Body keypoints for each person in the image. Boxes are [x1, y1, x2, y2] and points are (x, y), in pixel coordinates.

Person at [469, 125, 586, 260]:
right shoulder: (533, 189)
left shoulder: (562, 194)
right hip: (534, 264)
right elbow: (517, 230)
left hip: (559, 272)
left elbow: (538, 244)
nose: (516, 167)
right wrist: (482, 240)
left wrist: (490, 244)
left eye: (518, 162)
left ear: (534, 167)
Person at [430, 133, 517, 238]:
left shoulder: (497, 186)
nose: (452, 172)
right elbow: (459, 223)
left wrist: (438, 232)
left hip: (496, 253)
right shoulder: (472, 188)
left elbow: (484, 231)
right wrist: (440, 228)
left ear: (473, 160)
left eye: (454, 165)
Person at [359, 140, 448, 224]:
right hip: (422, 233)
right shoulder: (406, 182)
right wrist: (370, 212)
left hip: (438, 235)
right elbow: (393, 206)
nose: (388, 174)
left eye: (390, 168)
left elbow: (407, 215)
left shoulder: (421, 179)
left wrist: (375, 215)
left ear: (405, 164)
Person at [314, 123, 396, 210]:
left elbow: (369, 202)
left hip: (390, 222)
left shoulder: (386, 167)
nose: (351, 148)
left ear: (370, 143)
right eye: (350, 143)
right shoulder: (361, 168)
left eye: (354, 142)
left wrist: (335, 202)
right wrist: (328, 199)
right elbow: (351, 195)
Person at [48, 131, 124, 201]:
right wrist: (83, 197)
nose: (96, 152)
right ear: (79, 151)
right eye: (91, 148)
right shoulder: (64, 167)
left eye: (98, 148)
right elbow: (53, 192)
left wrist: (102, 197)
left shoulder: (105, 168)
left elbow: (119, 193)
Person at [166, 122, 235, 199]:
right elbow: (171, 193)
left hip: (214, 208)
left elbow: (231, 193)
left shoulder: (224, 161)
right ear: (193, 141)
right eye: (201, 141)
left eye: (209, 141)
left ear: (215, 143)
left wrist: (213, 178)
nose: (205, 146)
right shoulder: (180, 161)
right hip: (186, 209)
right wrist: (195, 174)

## PROBLEM STATEMENT:
Lines with the word "elbow" in them should be copied from the preceding records.

## ANSWER BOX:
right elbow: (517, 230)
left elbow: (538, 244)
right elbow: (459, 223)
left elbow: (484, 231)
right elbow: (393, 206)
left elbow: (407, 215)
left elbow: (369, 202)
right elbow: (351, 195)
right elbow: (53, 192)
left elbow: (119, 193)
right elbow: (171, 193)
left elbow: (231, 193)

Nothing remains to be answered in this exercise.